§ **Aim of the task**: Leave out the pictures and return every entry exactly as it appears.

§ **Dataset excerpts**:

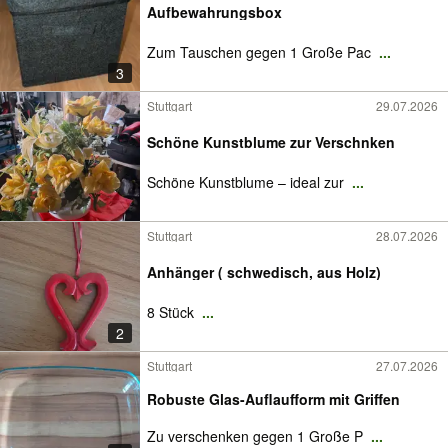
Aufbewahrungsbox
Zum Tauschen gegen 1 Große Pac
...
3
Stuttgart
29.07.2026
Schöne Kunstblume zur Verschnken
Schöne Kunstblume – ideal zur
...
Stuttgart
28.07.2026
Anhänger ( schwedisch, aus Holz)
8 Stück
...
2
Stuttgart
27.07.2026
Robuste Glas-Auflaufform mit Griffen
Zu verschenken gegen 1 Große P
...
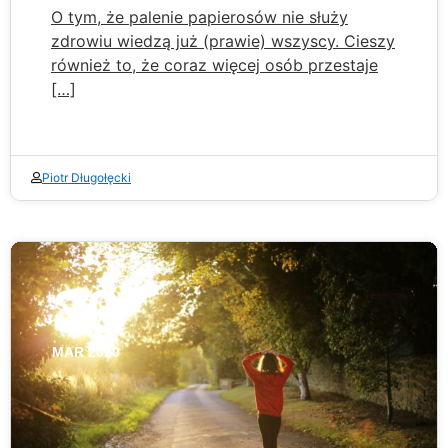
O tym, że palenie papierosów nie służy
zdrowiu wiedzą już (prawie) wszyscy. Cieszy
również to, że coraz więcej osób przestaje
[…]
Piotr Długołęcki
30
MAR 2020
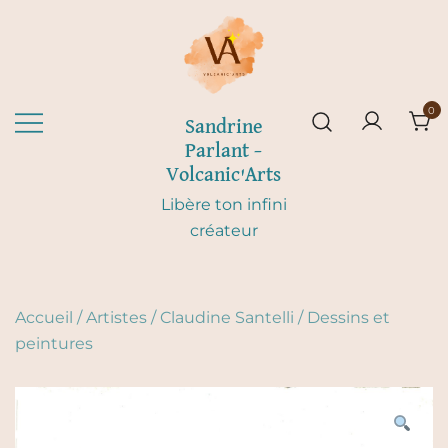
Skip
to
content
0
Sandrine
Parlant –
Volcanic'Arts
Libère ton infini
créateur
Accueil
/
Artistes
/
Claudine Santelli
/
Dessins et
peintures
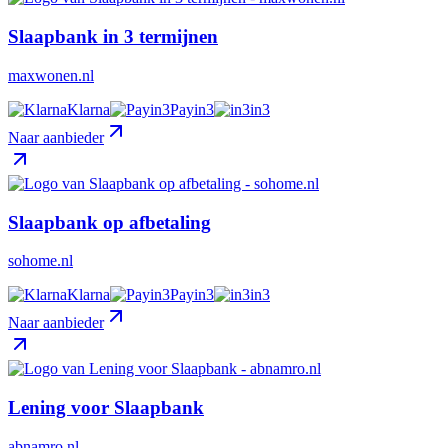
Slaapbank in 3 termijnen
maxwonen.nl
Klarna
Payin3
in3
Naar aanbieder
Slaapbank op afbetaling
sohome.nl
Klarna
Payin3
in3
Naar aanbieder
Lening voor Slaapbank
abnamro.nl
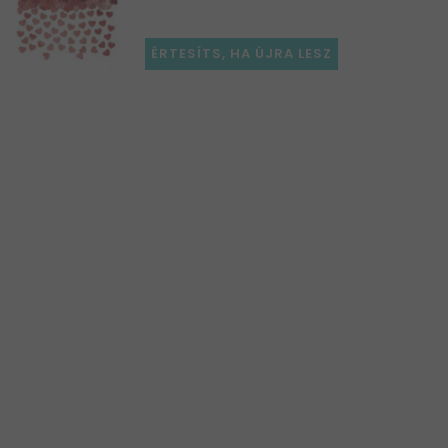
ÉRTESÍTS, HA ÚJRA LESZ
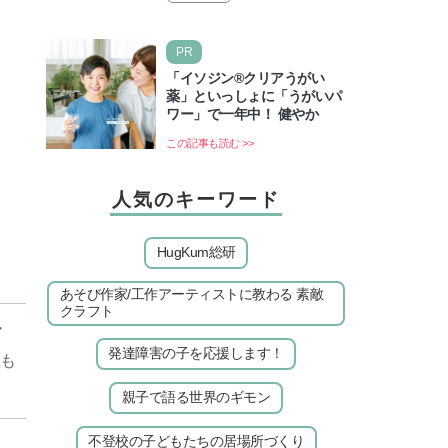
庭は多いもの。でも…
PR
「イソジン®クリアうがい
薬」といっしょに「うがいパ
ワー」で一年中！ 健やか
この記事も読む >>
人気のキーワード
HugKum総研
あそび作家/工作アーティストに教わる 素敵
クラフト
ア
発達障害の子を応援します！
も
親子で語る世界のギモン
不登校の子どもたちの居場所づくり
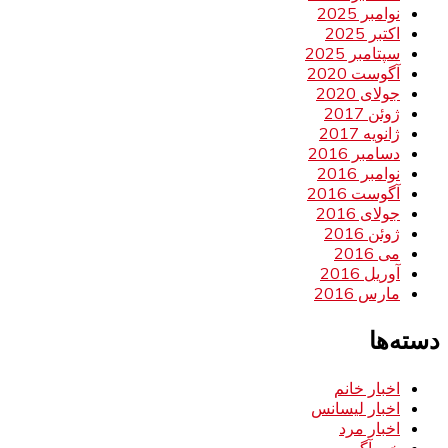
نوامبر 2025
اکتبر 2025
سپتامبر 2025
آگوست 2020
جولای 2020
ژوئن 2017
ژانویه 2017
دسامبر 2016
نوامبر 2016
آگوست 2016
جولای 2016
ژوئن 2016
می 2016
آوریل 2016
مارس 2016
دسته‌ها
اخبار خانم
اخبار لیسانس
اخبار مرد
خبر آگهی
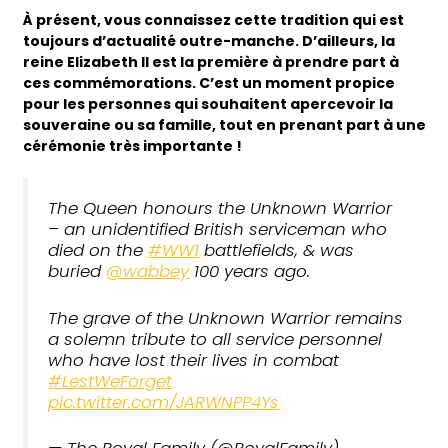
À présent, vous connaissez cette tradition qui est
toujours d’actualité outre-manche. D’ailleurs, la
reine Elizabeth II est la première à prendre part à
ces commémorations. C’est un moment propice
pour les personnes qui souhaitent apercevoir la
souveraine ou sa famille, tout en prenant part à une
cérémonie très importante !
The Queen honours the Unknown Warrior
– an unidentified British serviceman who
died on the
#WW1
battlefields, & was
buried
@wabbey
100 years ago.
The grave of the Unknown Warrior remains
a solemn tribute to all service personnel
who have lost their lives in combat
#LestWeForget
pic.twitter.com/JARWNPP4Ys
— The Royal Family (@RoyalFamily)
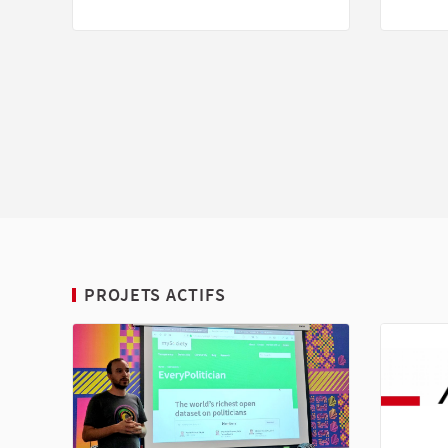
PROJETS ACTIFS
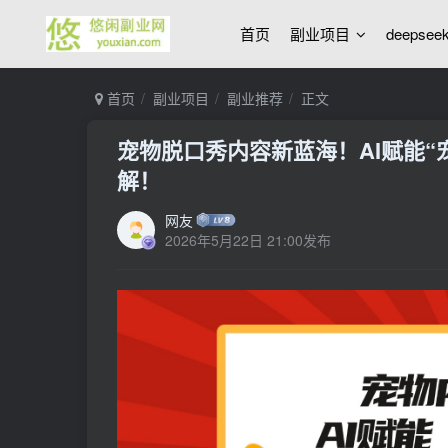
首页
副业项目
deepse
首页
副业项目
副业推荐
正文
宠物脱口秀内容新蓝海！AI赋能“
解！
网友
2026年5月22日 21:00发布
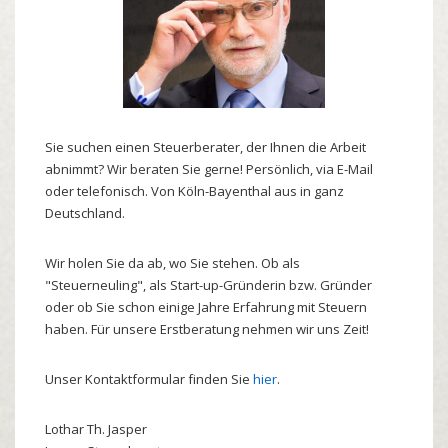
Sie suchen einen Steuerberater, der Ihnen die Arbeit
abnimmt? Wir beraten Sie gerne! Persönlich, via E-Mail
oder telefonisch. Von Köln-Bayenthal aus in ganz
Deutschland.
Wir holen Sie da ab, wo Sie stehen. Ob als
"Steuerneuling", als Start-up-Gründerin bzw. Gründer
oder ob Sie schon einige Jahre Erfahrung mit Steuern
haben. Für unsere Erstberatung nehmen wir uns Zeit!
Unser Kontaktformular finden Sie
hier
.
Lothar
Th.
Jasper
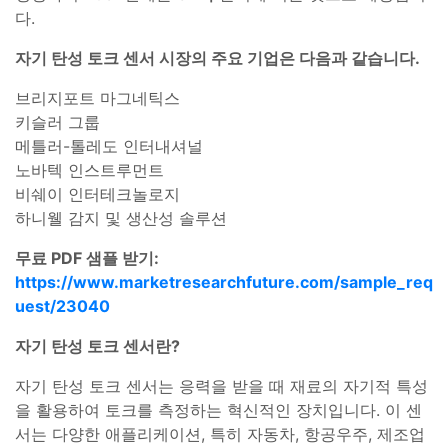
다.
자기 탄성 토크 센서 시장의 주요 기업은 다음과 같습니다.
브리지포트 마그네틱스
키슬러 그룹
메틀러-톨레도 인터내셔널
노바텍 인스트루먼트
비쉐이 인터테크놀로지
하니웰 감지 및 생산성 솔루션
무료 PDF 샘플 받기:
https://www.marketresearchfuture.com/sample_req
uest/23040
자기 탄성 토크 센서란?
자기 탄성 토크 센서는 응력을 받을 때 재료의 자기적 특성
을 활용하여 토크를 측정하는 혁신적인 장치입니다. 이 센
서는 다양한 애플리케이션, 특히 자동차, 항공우주, 제조업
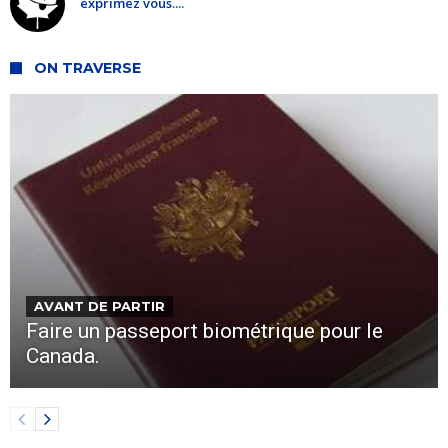
exprimez vous....
ON TRAVERSE
AVANT DE PARTIR
Faire un passeport biométrique pour le
Canada.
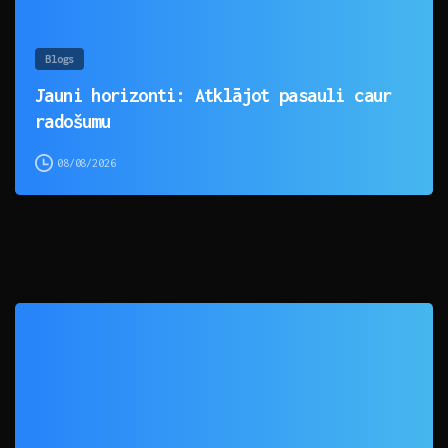
Blogs
Jauni horizonti: Atklājot pasauli caur
radošumu
08/08/2026
0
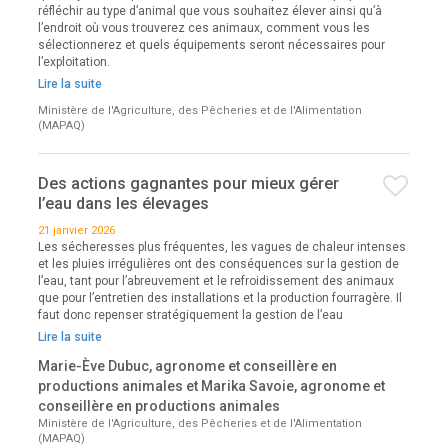
réfléchir au type d’animal que vous souhaitez élever ainsi qu’à
l’endroit où vous trouverez ces animaux, comment vous les
sélectionnerez et quels équipements seront nécessaires pour
l’exploitation.
Lire la suite
Ministère de l'Agriculture, des Pêcheries et de l'Alimentation
(MAPAQ)
Des actions gagnantes pour mieux gérer
l’eau dans les élevages
21 janvier 2026
Les sécheresses plus fréquentes, les vagues de chaleur intenses
et les pluies irrégulières ont des conséquences sur la gestion de
l’eau, tant pour l’abreuvement et le refroidissement des animaux
que pour l’entretien des installations et la production fourragère. Il
faut donc repenser stratégiquement la gestion de l’eau
Lire la suite
Marie-Ève Dubuc, agronome et conseillère en
productions animales et Marika Savoie, agronome et
conseillère en productions animales
Ministère de l'Agriculture, des Pêcheries et de l'Alimentation
(MAPAQ)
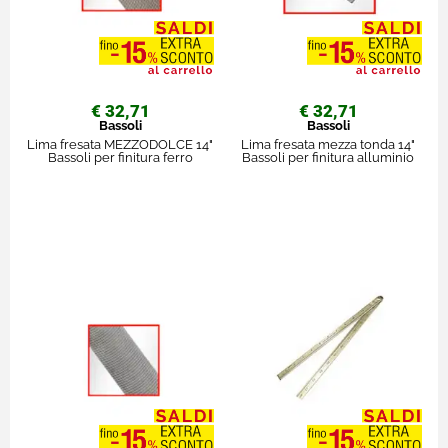
€ 32,71
€ 32,71
Bassoli
Bassoli
Lima fresata MEZZODOLCE 14"
Lima fresata mezza tonda 14"
Bassoli per finitura ferro
Bassoli per finitura alluminio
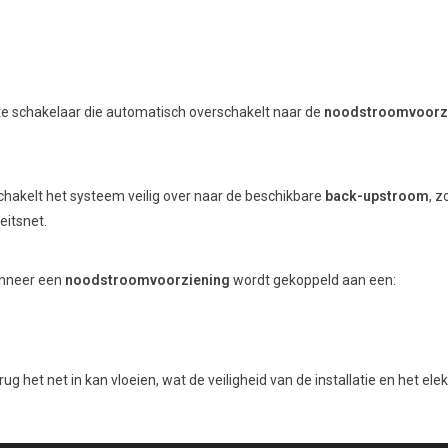
nte schakelaar die automatisch overschakelt naar de
noodstroomvoorz
schakelt het systeem veilig over naar de beschikbare
back-upstroom
, z
eitsnet.
nneer een
noodstroomvoorziening
wordt gekoppeld aan een:
et net in kan vloeien, wat de veiligheid van de installatie en het elek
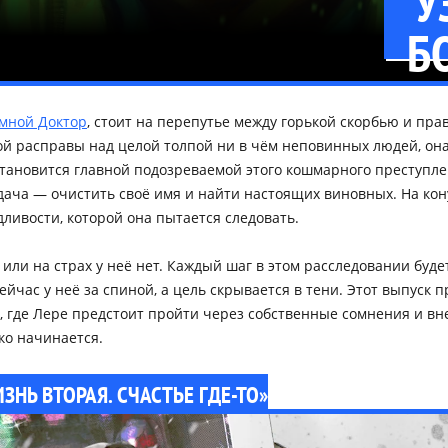
У
Б
мной Доктор
, стоит на перепутье между горькой скорбью и пра
й расправы над целой толпой ни в чём неповинных людей, она
становится главной подозреваемой этого кошмарного преступле
дача — очистить своё имя и найти настоящих виновных. На кону
дливости, которой она пытается следовать.
или на страх у неё нет. Каждый шаг в этом расследовании будет
ейчас у неё за спиной, а цель скрывается в тени. Этот выпуск 
 где Лере предстоит пройти через собственные сомнения и вн
ко начинается.
ЗНЬ ВТОРАЯ. СЧАСТЬЕ ГДЕ-ТО»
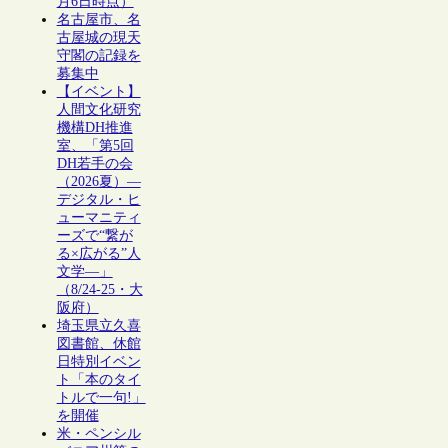
月6日時点）
名古屋市、名
古屋城の現天
守閣の記録を
募集中
【イベント】
人間文化研究
機構DH推進
室、「第5回
DH若手の会
（2026夏）―
デジタル・ヒ
ューマニティ
ーズで“繋が
る×広がる”人
文学―」
（8/24-25・大
阪府）
埼玉県立久喜
図書館、休館
日特別イベン
ト「本のタイ
トルで一句!」
を開催
米・ペンシル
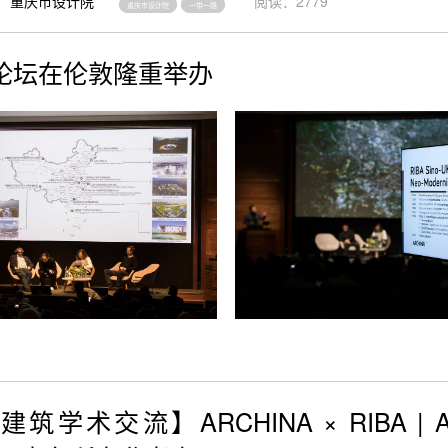
重庆市设计院
阅读：2779
重庆市设计院
一带一路
义论坛在伦敦隆重举办
筑学术交流】ARCHINA × RIBA | Alli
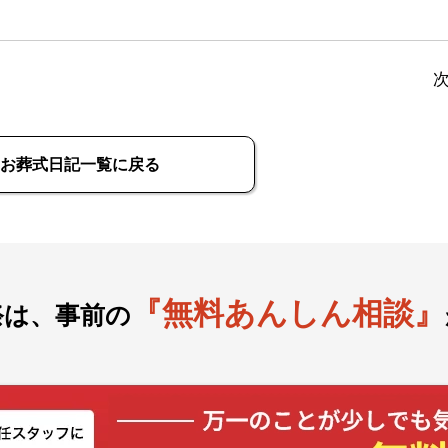
お葬式日記一覧に戻る
『無料あんしん相談』
祭は、事前の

§ **Problem solution**:
Aufbewahrungsbox
Zum Tauschen gegen 1 Große Pac
...
3
Stuttgart
29.07.2026
Schöne Kunstblume zur Verschnken
Schöne Kunstblume – ideal zur
...
Stuttgart
28.07.2026
Anhänger ( schwedisch, aus Holz)
8 Stück
...
2
Stuttgart
27.07.2026
Robuste Glas-Auflaufform mit Griffen
Zu verschenken gegen 1 Große P
...
O tym, że palenie papierosów nie służy
zdrowiu wiedzą już (prawie) wszyscy. Cieszy
również to, że coraz więcej osób przestaje
[…]
Piotr Długołęcki
30
MAR 2020
Skip
to
content
0
Sandrine
Parlant –
Volcanic'Arts
Libère ton infini
créateur
Accueil
/
Artistes
/
Claudine Santelli
/
Dessins et
peintures
Slaapbank in 3 termijnen
maxwonen.nl
Klarna
Payin3
in3
Naar aanbieder
Slaapbank op afbetaling
sohome.nl
Klarna
Payin3
in3
Naar aanbieder
Lening voor Slaapbank
abnamro.nl
ÉRTESÍTS, HA ÚJRA LESZ
庭は多いもの。でも…
PR
「イソジン®クリアうがい
薬」といっしょに「うがいパ
ワー」で一年中！ 健やか
この記事も読む >>
人気のキーワード
HugKum総研
あそび作家/工作アーティストに教わる 素敵
クラフト
ア
発達障害の子を応援します！
も
親子で語る世界のギモン
不登校の子どもたちの居場所づくり
نوامبر 2025
اکتبر 2025
سپتامبر 2025
آگوست 2020
جولای 2020
ژوئن 2017
ژانویه 2017
دسامبر 2016
نوامبر 2016
آگوست 2016
جولای 2016
ژوئن 2016
می 2016
آوریل 2016
مارس 2016
دسته‌ها
اخبار خانم
اخبار لیسانس
اخبار مرد
خبر آگهی
À présent, vous connaissez cette tradition qui est
toujours d’actualité outre-manche. D’ailleurs, la
reine Elizabeth II est la première à prendre part à
ces commémorations. C’est un moment propice
pour les personnes qui souhaitent apercevoir la
souveraine ou sa famille, tout en prenant part à une
cérémonie très importante !
The Queen honours the Unknown Warrior
– an unidentified British serviceman who
died on the
#WW1
battlefields, & was
buried
@wabbey
100 years ago.
The grave of the Unknown Warrior remains
a solemn tribute to all service personnel
who have lost their lives in combat
#LestWeForget
pic.twitter.com/JARWNPP4Ys
— The Royal Family (@RoyalFamily)
PROJETS ACTIFS
首页
副业项目
deepse
首页
副业项目
副业推荐
正文
宠物脱口秀内容新蓝海！AI赋能“
解！
网友
2026年5月22日 21:00发布
Sie suchen einen Steuerberater, der Ihnen die Arbeit
abnimmt? Wir beraten Sie gerne! Persönlich, via E-Mail
oder telefonisch. Von Köln-Bayenthal aus in ganz
Deutschland.
Wir holen Sie da ab, wo Sie stehen. Ob als
"Steuerneuling", als Start-up-Gründerin bzw. Gründer
oder ob Sie schon einige Jahre Erfahrung mit Steuern
haben. Für unsere Erstberatung nehmen wir uns Zeit!
Unser Kontaktformular finden Sie
hier
.
Lothar
Th.
Jasper
다.
자기 탄성 토크 센서 시장의 주요 기업은 다음과 같습니다.
브리지포트 마그네틱스
키슬러 그룹
메틀러-톨레도 인터내셔널
노바텍 인스트루먼트
비쉐이 인터테크놀로지
하니웰 감지 및 생산성 솔루션
무료 PDF 샘플 받기:
https://www.marketresearchfuture.com/sample_req
uest/23040
자기 탄성 토크 센서란?
자기 탄성 토크 센서는 응력을 받을 때 재료의 자기적 특성
을 활용하여 토크를 측정하는 혁신적인 장치입니다. 이 센
서는 다양한 애플리케이션, 특히 자동차, 항공우주, 제조업
exprimez vous....
ON TRAVERSE
AVANT DE PARTIR
Faire un passeport biométrique pour le
Canada.
Blogs
Jauni horizonti: Atklājot pasauli caur
radošumu
08/08/2026
0
réfléchir au type d’animal que vous souhaitez élever ainsi qu’à
l’endroit où vous trouverez ces animaux, comment vous les
sélectionnerez et quels équipements seront nécessaires pour
l’exploitation.
Lire la suite
Ministère de l'Agriculture, des Pêcheries et de l'Alimentation
(MAPAQ)
Des actions gagnantes pour mieux gérer
l’eau dans les élevages
21 janvier 2026
Les sécheresses plus fréquentes, les vagues de chaleur intenses
et les pluies irrégulières ont des conséquences sur la gestion de
l’eau, tant pour l’abreuvement et le refroidissement des animaux
que pour l’entretien des installations et la production fourragère. Il
faut donc repenser stratégiquement la gestion de l’eau
Lire la suite
Marie-Ève Dubuc, agronome et conseillère en
productions animales et Marika Savoie, agronome et
conseillère en productions animales
Ministère de l'Agriculture, des Pêcheries et de l'Alimentation
(MAPAQ)
€ 32,71
€ 32,71
Bassoli
Bassoli
Lima fresata MEZZODOLCE 14"
Lima fresata mezza tonda 14"
Bassoli per finitura ferro
Bassoli per finitura alluminio
nte schakelaar die automatisch overschakelt naar de
noodstroomvoorz
schakelt het systeem veilig over naar de beschikbare
back-upstroom
, z
eitsnet.
nneer een
noodstroomvoorziening
wordt gekoppeld aan een:
et net in kan vloeien, wat de veiligheid van de installatie en het elek
У
Б
мной Доктор
, стоит на перепутье между горькой скорбью и пра
й расправы над целой толпой ни в чём неповинных людей, она
становится главной подозреваемой этого кошмарного преступле
дача — очистить своё имя и найти настоящих виновных. На кону
дливости, которой она пытается следовать.
или на страх у неё нет. Каждый шаг в этом расследовании будет
ейчас у неё за спиной, а цель скрывается в тени. Этот выпуск 
 где Лере предстоит пройти через собственные сомнения и вн
ко начинается.
ЗНЬ ВТОРАЯ. СЧАСТЬЕ ГДЕ-ТО»
月6日時点）
名古屋市、名
古屋城の現天
守閣の記録を
募集中
【イベント】
人間文化研究
機構DH推進
室、「第5回
DH若手の会
（2026夏）―
デジタル・ヒ
ューマニティ
ーズで“繋が
る×広がる”人
文学―」
（8/24-25・大
阪府）
埼玉県立久喜
図書館、休館
日特別イベン
ト「本のタイ
トルで一句!」
を開催
米・ペンシル
重庆市设计院
阅读：2779
重庆市设计院
一带一路
义论坛在伦敦隆重举办
筑学术交流】ARCHINA × RIBA | Alli
お葬式日記一覧に戻る
『無料あんしん相談』
祭は、事前の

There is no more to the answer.